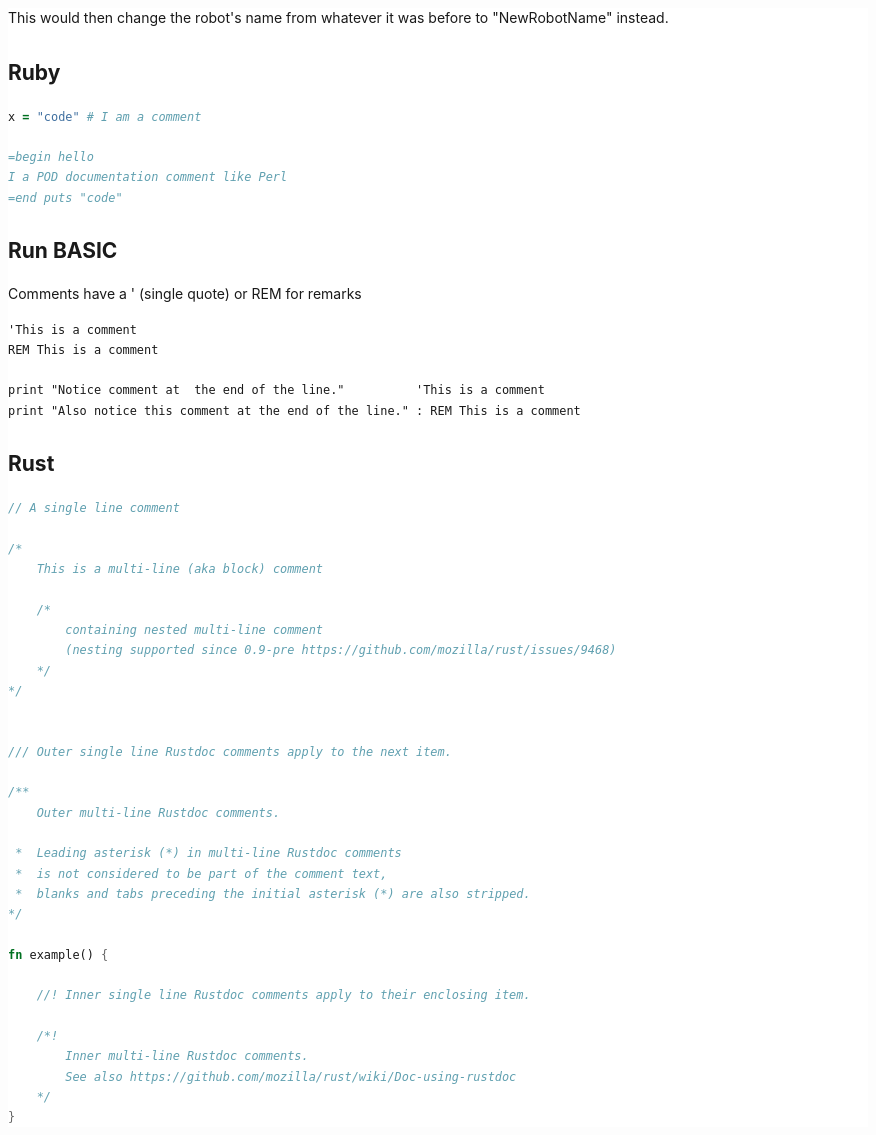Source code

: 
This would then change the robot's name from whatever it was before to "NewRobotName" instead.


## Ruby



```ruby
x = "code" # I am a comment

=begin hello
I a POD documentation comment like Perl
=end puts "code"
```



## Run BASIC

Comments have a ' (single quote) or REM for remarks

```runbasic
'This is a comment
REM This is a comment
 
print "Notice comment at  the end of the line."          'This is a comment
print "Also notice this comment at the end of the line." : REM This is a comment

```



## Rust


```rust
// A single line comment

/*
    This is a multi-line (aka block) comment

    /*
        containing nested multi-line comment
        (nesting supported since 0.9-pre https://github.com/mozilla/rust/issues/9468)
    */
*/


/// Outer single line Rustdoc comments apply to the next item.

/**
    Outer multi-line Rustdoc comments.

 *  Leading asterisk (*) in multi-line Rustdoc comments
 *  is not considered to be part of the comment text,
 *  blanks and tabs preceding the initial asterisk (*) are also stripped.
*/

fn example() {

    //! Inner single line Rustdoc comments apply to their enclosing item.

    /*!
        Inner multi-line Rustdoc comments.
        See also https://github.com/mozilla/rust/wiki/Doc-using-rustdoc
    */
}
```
# # # # # # #
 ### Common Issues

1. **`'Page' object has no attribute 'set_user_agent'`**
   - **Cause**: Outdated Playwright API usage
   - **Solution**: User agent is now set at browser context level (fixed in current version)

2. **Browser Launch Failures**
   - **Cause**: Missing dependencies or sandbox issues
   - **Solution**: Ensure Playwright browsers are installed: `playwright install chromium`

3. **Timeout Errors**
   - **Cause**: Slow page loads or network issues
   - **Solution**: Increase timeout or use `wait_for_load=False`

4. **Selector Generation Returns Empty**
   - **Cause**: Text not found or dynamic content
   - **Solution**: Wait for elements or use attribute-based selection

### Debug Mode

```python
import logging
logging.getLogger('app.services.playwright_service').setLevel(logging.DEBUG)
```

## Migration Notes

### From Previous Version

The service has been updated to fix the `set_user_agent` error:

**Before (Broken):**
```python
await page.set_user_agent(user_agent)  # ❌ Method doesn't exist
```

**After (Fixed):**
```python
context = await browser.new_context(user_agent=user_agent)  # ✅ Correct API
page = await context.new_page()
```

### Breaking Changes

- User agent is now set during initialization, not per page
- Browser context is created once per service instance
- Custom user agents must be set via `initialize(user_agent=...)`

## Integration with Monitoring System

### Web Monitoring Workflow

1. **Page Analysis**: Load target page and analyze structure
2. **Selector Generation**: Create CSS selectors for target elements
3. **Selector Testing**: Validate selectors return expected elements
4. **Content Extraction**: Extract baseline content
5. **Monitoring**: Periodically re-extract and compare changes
# # # # # # #
▸ TASK PROMPT: The answer is to be a bare number, showing how many lines of the records contain "Selector".

▸ ANSWER SECTION: 3